From the New York Times:
The National Football League reached agreement on a new labor deal with its game officials late Wednesday night, ending a lockout that forced unprepared replacement officials onto the field, creating three weeks of botched calls, acute criticism, furious coaches and players, and a blemish however temporary on the integrity of the country’s most popular sport.
How strange that the football referee labor dispute causes more of an outcry than the teacher labor dispute in Chicago. The bottom line is Americans think football is more important than education. Perhaps it is.
ABC news reports:
An annual league contribution would be made on behalf of each game official that will begin with an average of more than $18,000 per official and increase to more than $23,000 per official in 2019, and there would be a partial match on any additional contribution that an official makes to his 401(k) account.

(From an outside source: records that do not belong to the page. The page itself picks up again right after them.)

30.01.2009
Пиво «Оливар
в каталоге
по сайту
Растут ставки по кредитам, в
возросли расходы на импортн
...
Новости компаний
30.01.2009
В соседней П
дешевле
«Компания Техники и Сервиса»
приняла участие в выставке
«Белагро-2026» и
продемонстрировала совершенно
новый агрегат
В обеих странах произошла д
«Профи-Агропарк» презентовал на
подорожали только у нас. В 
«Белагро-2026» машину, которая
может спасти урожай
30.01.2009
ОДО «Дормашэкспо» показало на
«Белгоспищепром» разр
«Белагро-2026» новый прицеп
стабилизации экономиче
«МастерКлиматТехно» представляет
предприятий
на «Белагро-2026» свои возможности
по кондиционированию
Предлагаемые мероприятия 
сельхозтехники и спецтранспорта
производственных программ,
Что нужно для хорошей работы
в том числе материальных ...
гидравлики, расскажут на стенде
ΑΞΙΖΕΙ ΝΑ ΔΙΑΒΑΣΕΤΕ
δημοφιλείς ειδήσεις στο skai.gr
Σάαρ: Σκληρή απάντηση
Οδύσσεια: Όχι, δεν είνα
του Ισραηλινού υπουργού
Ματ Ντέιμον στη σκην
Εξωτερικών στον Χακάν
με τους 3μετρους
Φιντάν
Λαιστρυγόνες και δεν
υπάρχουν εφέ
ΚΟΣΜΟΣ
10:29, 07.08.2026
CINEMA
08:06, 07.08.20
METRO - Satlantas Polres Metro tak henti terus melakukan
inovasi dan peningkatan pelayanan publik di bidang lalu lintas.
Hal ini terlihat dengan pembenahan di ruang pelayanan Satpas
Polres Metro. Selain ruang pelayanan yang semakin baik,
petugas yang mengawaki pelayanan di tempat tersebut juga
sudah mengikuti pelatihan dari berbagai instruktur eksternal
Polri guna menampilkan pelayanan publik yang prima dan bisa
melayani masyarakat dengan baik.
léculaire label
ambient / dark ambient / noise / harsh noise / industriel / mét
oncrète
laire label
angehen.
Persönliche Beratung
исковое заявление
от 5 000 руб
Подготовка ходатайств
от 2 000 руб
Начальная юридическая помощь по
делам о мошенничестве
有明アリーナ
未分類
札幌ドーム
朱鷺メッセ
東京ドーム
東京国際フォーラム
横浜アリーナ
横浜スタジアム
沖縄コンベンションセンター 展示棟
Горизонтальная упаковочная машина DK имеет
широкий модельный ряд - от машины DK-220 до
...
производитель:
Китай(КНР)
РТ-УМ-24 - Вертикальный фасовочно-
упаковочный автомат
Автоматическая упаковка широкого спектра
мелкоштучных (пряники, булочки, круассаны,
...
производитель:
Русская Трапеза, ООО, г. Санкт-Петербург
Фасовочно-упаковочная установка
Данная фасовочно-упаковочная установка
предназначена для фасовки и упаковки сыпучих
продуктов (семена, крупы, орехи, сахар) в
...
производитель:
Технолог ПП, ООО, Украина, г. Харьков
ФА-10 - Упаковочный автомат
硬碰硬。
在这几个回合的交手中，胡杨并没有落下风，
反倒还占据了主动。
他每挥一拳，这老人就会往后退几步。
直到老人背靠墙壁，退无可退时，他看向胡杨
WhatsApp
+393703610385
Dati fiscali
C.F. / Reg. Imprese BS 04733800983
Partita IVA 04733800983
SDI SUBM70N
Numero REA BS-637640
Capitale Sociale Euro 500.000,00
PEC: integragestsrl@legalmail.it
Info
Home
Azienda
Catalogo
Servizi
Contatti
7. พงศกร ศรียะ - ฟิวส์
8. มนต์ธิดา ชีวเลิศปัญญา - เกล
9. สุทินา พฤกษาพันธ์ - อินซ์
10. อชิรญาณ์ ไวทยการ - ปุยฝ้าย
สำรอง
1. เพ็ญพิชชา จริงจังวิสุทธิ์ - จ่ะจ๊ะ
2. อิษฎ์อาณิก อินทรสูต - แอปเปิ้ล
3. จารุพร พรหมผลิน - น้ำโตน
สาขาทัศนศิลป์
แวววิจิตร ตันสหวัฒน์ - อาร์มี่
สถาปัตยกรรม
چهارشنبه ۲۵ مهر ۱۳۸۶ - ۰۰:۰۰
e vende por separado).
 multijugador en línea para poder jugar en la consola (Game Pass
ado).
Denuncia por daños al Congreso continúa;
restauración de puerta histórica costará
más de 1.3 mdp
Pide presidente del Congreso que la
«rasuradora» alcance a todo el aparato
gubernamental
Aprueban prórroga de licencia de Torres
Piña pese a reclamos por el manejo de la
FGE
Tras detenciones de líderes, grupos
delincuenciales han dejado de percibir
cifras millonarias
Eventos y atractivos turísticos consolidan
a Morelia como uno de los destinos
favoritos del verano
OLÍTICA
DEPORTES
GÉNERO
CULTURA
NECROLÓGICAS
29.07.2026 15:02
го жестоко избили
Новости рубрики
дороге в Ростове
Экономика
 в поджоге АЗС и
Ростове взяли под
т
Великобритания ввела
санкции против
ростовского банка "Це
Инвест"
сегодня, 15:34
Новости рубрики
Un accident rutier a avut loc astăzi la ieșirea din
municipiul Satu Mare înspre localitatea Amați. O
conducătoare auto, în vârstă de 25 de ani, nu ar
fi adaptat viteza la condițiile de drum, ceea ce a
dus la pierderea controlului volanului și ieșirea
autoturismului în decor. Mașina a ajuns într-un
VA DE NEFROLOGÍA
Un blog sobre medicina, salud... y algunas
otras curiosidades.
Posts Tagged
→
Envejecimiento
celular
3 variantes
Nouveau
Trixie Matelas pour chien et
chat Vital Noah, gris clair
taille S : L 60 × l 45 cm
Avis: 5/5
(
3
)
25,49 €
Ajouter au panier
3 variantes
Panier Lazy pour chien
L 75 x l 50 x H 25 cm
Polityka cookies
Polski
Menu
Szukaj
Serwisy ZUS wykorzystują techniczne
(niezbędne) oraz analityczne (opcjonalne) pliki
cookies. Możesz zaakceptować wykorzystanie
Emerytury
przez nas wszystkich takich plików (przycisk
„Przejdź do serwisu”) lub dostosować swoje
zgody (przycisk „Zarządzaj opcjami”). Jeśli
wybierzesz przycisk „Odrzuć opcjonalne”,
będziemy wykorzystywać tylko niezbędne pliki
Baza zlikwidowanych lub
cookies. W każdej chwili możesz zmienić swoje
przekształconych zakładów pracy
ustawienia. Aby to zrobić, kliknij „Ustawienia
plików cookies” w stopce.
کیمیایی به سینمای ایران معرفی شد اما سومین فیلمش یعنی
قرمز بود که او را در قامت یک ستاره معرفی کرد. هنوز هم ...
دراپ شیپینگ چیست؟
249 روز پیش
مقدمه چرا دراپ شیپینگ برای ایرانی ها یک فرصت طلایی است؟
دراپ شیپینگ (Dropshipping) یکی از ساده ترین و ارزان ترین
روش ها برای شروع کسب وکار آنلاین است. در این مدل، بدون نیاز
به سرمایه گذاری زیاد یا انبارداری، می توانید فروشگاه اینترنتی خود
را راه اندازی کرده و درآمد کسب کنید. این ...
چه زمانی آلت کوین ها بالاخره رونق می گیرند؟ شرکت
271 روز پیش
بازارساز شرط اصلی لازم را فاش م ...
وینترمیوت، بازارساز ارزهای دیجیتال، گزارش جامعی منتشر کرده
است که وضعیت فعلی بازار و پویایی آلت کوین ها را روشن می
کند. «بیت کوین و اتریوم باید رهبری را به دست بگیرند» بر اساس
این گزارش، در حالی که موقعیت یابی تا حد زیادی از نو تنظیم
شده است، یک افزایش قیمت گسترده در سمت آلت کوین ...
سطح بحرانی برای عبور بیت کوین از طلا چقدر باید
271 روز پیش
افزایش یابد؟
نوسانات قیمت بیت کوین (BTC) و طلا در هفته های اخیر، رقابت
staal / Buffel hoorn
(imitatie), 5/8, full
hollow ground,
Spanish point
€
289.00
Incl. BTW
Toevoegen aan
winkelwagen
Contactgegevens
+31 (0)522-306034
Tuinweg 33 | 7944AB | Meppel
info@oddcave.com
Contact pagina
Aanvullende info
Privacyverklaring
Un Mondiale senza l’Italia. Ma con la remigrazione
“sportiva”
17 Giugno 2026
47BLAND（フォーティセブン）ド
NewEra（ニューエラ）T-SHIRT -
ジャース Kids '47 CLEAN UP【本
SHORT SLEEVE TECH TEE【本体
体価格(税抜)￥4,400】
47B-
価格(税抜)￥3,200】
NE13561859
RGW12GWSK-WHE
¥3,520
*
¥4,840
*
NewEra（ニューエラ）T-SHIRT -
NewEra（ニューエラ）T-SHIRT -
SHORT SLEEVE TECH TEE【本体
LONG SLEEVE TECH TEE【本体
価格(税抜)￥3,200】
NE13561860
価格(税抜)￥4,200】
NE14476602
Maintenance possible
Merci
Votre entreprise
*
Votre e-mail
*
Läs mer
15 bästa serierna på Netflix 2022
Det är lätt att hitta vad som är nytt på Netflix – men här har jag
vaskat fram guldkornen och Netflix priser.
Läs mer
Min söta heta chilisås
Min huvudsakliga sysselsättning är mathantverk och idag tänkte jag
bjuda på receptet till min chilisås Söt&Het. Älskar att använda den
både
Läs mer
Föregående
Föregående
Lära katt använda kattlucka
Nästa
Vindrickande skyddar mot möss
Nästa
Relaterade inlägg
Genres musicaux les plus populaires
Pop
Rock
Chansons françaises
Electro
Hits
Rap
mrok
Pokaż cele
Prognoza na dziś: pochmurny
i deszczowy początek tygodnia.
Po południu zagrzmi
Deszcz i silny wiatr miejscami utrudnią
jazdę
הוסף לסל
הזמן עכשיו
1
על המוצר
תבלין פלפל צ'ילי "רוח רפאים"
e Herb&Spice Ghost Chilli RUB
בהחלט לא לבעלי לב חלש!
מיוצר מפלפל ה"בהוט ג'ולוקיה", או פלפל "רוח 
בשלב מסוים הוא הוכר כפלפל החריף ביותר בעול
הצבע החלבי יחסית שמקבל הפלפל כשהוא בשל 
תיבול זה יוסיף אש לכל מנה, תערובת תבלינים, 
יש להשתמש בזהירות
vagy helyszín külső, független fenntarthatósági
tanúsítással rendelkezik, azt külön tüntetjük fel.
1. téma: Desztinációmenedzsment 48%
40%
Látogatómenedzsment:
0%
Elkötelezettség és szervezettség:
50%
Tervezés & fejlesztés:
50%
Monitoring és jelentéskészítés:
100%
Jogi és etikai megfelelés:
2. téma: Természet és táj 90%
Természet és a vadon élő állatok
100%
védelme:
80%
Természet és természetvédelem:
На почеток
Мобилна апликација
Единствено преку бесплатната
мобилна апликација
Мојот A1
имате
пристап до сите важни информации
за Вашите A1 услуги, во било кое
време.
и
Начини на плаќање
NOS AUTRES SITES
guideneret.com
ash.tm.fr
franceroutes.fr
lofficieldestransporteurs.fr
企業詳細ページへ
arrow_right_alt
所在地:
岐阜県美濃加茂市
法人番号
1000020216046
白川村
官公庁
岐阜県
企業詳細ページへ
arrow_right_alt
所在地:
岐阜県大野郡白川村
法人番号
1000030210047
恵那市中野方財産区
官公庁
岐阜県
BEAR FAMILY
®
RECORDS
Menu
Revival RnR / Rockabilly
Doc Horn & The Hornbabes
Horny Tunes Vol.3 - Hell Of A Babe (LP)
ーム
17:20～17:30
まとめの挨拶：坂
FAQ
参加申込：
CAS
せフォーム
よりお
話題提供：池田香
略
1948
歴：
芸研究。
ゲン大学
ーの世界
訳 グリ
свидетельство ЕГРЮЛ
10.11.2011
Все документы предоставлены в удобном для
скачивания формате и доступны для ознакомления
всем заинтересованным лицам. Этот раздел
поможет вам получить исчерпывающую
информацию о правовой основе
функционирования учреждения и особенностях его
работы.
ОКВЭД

Apart from their benefit package, the game officials’ compensation would increase from an average of $149,000 a year in 2011 to $173,000 in 2013, rising to $205,000 by 2019.
No one interviewed was on the side of the NFL.
In football, the substitutes are idiots. In the classrooms, probably the substitutes would win, regardless of their qualification.
Most of the labor dispute with the referees was over pensions. Do referees deserve pensions? What if they wouldn’t return to work without a contract for a pension? Would you support them getting one?
Too bad that people value referees more than they do their teachers.
Maybe there’s more money involved? And don’t forget the betting.
I don’t see the issue here. The replacement refs were just redistributing wins to the less fortunate teams.